■ Material for the task ■
----

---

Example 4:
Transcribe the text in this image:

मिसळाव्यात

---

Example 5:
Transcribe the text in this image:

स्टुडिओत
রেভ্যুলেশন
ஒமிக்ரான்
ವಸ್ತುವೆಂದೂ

----

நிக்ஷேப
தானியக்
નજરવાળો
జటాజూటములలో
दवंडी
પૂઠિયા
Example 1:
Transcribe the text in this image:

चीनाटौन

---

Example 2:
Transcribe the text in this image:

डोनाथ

----

■ Exercise brief ■
From the records above, copy every line that includes the word "Example".

■ Answer below ■
Example 4:
Example 5:
Example 1:
Example 2:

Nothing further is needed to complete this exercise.